WORK INSTRUCTIONS =
Copy out the records in full, word for word, without pictures.

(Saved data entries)
▬▬▬▬▬▬▬▬▬▬

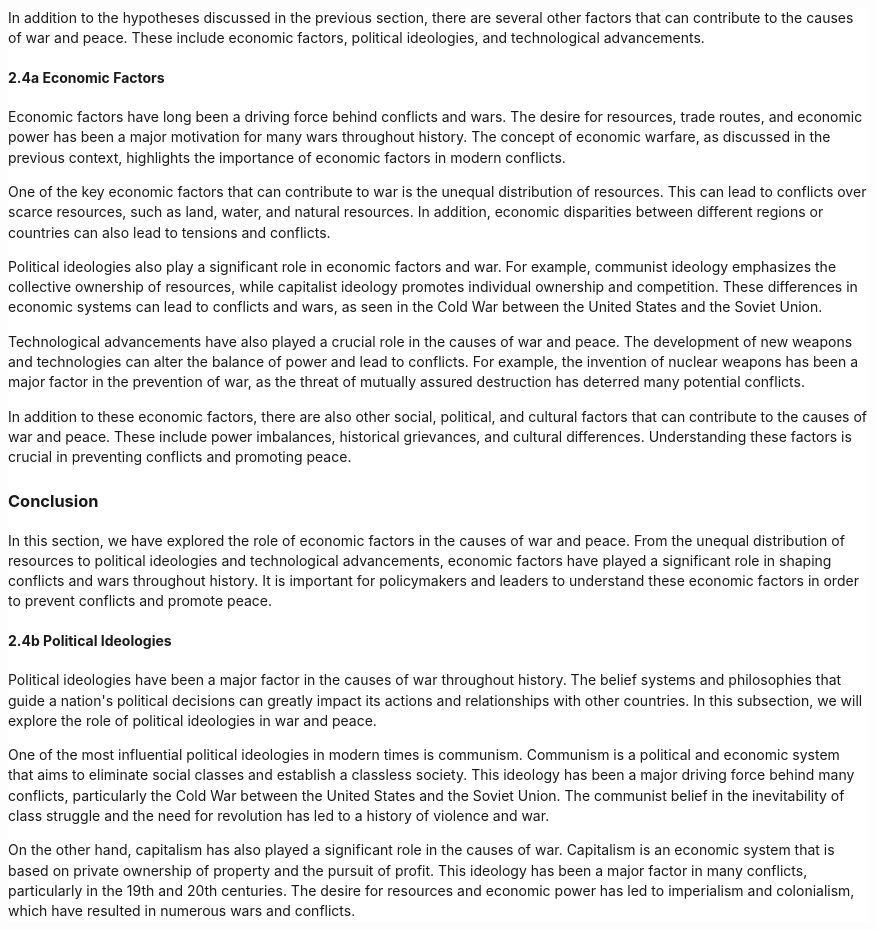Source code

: In addition to the hypotheses discussed in the previous section, there are several other factors that can contribute to the causes of war and peace. These include economic factors, political ideologies, and technological advancements.

#### 2.4a Economic Factors

Economic factors have long been a driving force behind conflicts and wars. The desire for resources, trade routes, and economic power has been a major motivation for many wars throughout history. The concept of economic warfare, as discussed in the previous context, highlights the importance of economic factors in modern conflicts.

One of the key economic factors that can contribute to war is the unequal distribution of resources. This can lead to conflicts over scarce resources, such as land, water, and natural resources. In addition, economic disparities between different regions or countries can also lead to tensions and conflicts.

Political ideologies also play a significant role in economic factors and war. For example, communist ideology emphasizes the collective ownership of resources, while capitalist ideology promotes individual ownership and competition. These differences in economic systems can lead to conflicts and wars, as seen in the Cold War between the United States and the Soviet Union.

Technological advancements have also played a crucial role in the causes of war and peace. The development of new weapons and technologies can alter the balance of power and lead to conflicts. For example, the invention of nuclear weapons has been a major factor in the prevention of war, as the threat of mutually assured destruction has deterred many potential conflicts.

In addition to these economic factors, there are also other social, political, and cultural factors that can contribute to the causes of war and peace. These include power imbalances, historical grievances, and cultural differences. Understanding these factors is crucial in preventing conflicts and promoting peace.

### Conclusion

In this section, we have explored the role of economic factors in the causes of war and peace. From the unequal distribution of resources to political ideologies and technological advancements, economic factors have played a significant role in shaping conflicts and wars throughout history. It is important for policymakers and leaders to understand these economic factors in order to prevent conflicts and promote peace.


#### 2.4b Political Ideologies

Political ideologies have been a major factor in the causes of war throughout history. The belief systems and philosophies that guide a nation's political decisions can greatly impact its actions and relationships with other countries. In this subsection, we will explore the role of political ideologies in war and peace.

One of the most influential political ideologies in modern times is communism. Communism is a political and economic system that aims to eliminate social classes and establish a classless society. This ideology has been a major driving force behind many conflicts, particularly the Cold War between the United States and the Soviet Union. The communist belief in the inevitability of class struggle and the need for revolution has led to a history of violence and war.

On the other hand, capitalism has also played a significant role in the causes of war. Capitalism is an economic system that is based on private ownership of property and the pursuit of profit. This ideology has been a major factor in many conflicts, particularly in the 19th and 20th centuries. The desire for resources and economic power has led to imperialism and colonialism, which have resulted in numerous wars and conflicts.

▬▬▬▬▬▬▬▬▬▬

REPLY TO THE TASK =
Source code

: In addition to the hypotheses discussed in the previous section, there are several other factors that can contribute to the causes of war and peace. These include economic factors, political ideologies, and technological advancements.

#### 2.4a Economic Factors

Economic factors have long been a driving force behind conflicts and wars. The desire for resources, trade routes, and economic power has been a major motivation for many wars throughout history. The concept of economic warfare, as discussed in the previous context, highlights the importance of economic factors in modern conflicts.

One of the key economic factors that can contribute to war is the unequal distribution of resources. This can lead to conflicts over scarce resources, such as land, water, and natural resources. In addition, economic disparities between different regions or countries can also lead to tensions and conflicts.

Political ideologies also play a significant role in economic factors and war. For example, communist ideology emphasizes the collective ownership of resources, while capitalist ideology promotes individual ownership and competition. These differences in economic systems can lead to conflicts and wars, as seen in the Cold War between the United States and the Soviet Union.

Technological advancements have also played a crucial role in the causes of war and peace. The development of new weapons and technologies can alter the balance of power and lead to conflicts. For example, the invention of nuclear weapons has been a major factor in the prevention of war, as the threat of mutually assured destruction has deterred many potential conflicts.

In addition to these economic factors, there are also other social, political, and cultural factors that can contribute to the causes of war and peace. These include power imbalances, historical grievances, and cultural differences. Understanding these factors is crucial in preventing conflicts and promoting peace.

### Conclusion

In this section, we have explored the role of economic factors in the causes of war and peace. From the unequal distribution of resources to political ideologies and technological advancements, economic factors have played a significant role in shaping conflicts and wars throughout history. It is important for policymakers and leaders to understand these economic factors in order to prevent conflicts and promote peace.


#### 2.4b Political Ideologies

Political ideologies have been a major factor in the causes of war throughout history. The belief systems and philosophies that guide a nation's political decisions can greatly impact its actions and relationships with other countries. In this subsection, we will explore the role of political ideologies in war and peace.

One of the most influential political ideologies in modern times is communism. Communism is a political and economic system that aims to eliminate social classes and establish a classless society. This ideology has been a major driving force behind many conflicts, particularly the Cold War between the United States and the Soviet Union. The communist belief in the inevitability of class struggle and the need for revolution has led to a history of violence and war.

On the other hand, capitalism has also played a significant role in the causes of war. Capitalism is an economic system that is based on private ownership of property and the pursuit of profit. This ideology has been a major factor in many conflicts, particularly in the 19th and 20th centuries. The desire for resources and economic power has led to imperialism and colonialism, which have resulted in numerous wars and conflicts.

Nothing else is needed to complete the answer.